It is worth noting, however, that disordered childrearing is not universal in America. Many middle-class, college-educated, suburban women seem to understand instinctively that their children will get the best start in life only if they are reared by two adults who stick together through good times and bad, and who dedicate themselves to being parents. Among certain women — mainly white women — there is a growing realization that “alternative families” are not families at all, and that the old-fashioned ways reflected an ancient wisdom. Among college-educated women, divorce rates stopped rising in the 1980s and began to decline in the 1990s. As illegitimacy rates climbed to 70 percent for blacks and 45 percent for Hispanics, they peaked at just 4 percent for college-educated women, and then headed down. This rearguard action against collapse has not, however, gone all the way. These dedicated, neo-traditional parents usually have only two children or, at most, three.

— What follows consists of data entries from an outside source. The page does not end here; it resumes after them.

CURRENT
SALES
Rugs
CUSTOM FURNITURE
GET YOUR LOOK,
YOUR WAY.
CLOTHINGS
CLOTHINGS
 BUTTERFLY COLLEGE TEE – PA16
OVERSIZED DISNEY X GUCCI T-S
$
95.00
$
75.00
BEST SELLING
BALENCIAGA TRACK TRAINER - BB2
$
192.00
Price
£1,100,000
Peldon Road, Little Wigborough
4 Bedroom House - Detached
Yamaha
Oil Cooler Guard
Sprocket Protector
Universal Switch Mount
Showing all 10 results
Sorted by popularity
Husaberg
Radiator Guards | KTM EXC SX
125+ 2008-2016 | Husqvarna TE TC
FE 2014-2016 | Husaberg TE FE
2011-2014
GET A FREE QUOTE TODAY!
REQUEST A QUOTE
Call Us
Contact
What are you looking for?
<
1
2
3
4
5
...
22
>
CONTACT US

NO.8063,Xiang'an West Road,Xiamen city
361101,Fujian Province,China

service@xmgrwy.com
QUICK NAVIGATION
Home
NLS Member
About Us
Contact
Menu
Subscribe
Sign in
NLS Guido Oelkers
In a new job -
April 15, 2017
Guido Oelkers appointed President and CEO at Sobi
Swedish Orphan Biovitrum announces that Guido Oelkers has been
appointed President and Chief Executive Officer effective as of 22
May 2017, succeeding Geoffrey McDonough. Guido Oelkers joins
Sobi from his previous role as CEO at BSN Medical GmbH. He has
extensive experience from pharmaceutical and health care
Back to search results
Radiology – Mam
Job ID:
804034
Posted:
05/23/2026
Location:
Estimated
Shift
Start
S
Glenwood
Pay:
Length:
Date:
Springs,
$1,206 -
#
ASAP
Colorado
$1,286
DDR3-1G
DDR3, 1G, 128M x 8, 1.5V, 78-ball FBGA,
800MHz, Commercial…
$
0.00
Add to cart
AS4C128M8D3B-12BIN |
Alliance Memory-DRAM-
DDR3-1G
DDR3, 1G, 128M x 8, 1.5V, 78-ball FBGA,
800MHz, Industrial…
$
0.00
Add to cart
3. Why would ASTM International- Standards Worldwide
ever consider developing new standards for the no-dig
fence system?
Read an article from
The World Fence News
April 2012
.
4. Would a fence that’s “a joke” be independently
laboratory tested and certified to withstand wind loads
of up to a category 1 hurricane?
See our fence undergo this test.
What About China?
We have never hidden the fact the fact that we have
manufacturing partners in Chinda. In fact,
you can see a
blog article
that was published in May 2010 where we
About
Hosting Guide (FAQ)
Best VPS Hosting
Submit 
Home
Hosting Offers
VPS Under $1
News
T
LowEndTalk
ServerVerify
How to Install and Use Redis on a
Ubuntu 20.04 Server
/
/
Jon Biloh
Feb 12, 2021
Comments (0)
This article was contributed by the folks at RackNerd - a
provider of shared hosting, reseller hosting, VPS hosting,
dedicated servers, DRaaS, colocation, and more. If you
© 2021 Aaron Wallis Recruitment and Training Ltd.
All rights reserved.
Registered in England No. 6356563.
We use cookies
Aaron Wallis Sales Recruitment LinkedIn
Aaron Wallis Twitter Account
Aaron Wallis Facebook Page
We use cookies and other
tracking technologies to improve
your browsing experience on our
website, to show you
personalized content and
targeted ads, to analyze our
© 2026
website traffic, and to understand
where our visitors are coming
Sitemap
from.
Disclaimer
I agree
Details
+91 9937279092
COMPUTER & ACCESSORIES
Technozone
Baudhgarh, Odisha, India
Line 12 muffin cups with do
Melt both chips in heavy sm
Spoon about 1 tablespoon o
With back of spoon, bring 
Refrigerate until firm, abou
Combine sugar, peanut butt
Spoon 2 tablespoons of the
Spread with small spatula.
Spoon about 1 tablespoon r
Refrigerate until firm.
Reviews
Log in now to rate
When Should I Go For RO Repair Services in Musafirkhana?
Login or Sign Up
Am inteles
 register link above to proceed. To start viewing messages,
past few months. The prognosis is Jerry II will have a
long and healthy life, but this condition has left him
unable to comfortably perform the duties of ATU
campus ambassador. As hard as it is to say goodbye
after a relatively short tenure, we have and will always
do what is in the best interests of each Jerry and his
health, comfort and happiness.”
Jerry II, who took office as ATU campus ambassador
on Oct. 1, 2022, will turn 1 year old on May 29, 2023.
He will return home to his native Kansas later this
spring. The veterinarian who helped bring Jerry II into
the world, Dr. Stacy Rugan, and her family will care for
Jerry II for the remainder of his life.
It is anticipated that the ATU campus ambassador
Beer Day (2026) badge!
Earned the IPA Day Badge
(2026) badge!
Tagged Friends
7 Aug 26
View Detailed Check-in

Our task is to restore the monogamous heterosexual family as the normal social unit in Western society. The most important form of racial activism, after all, is childrearing. This goal will be achieved neither by denouncing “race traitors” nor by harping on racial differences in IQ. Instead, we must consider the actual incentives that drive women — who are the real choosers in the mating dance — and focus our efforts on altering them in ways that encourage family formation.

Why, for example, do white women take up with black men? Like men who search for foreign wives, they do it for a reason. Much has been written even by mainstream conservatives about the injustice of so-called affirmative action, but I have never seen a direct discussion of its sexual consequences. Given the natural female attraction to men with status, there will be consequences. Our current system subordinates the interests of whites to those of blacks. At the same time, whites must watch their words to avoid “offending” blacks, but not vice versa. Women see this; they have a keen sense of which males are dominant. Again, changing the incentives to which these women respond will be more effective than scolding or exhortation.

In contrast to European nationalists, American race realists have not yet had political success. When we do gain influence, we will have many more important things to worry about than mixed-race marriages or men who seek Venezuelan brides: things such as how to dismantle 50 years of “civil rights” legislation, the repatriation of millions of aliens, and ending anti-white indoctrination in our schools.

Many racially conscious whites worry about the absence of women in our ranks, but I believe they have it backwards. We do not need women on our side to succeed politically; we need to succeed politically to have women on our side. As soon as we start winning, the ladies will find our arguments plausible, our faces handsome, and our jokes witty. Direct political action by women is not part of the European tradition; respect for the vital female role in the family is. When we have done our work, they will gladly do theirs: bear our race’s children.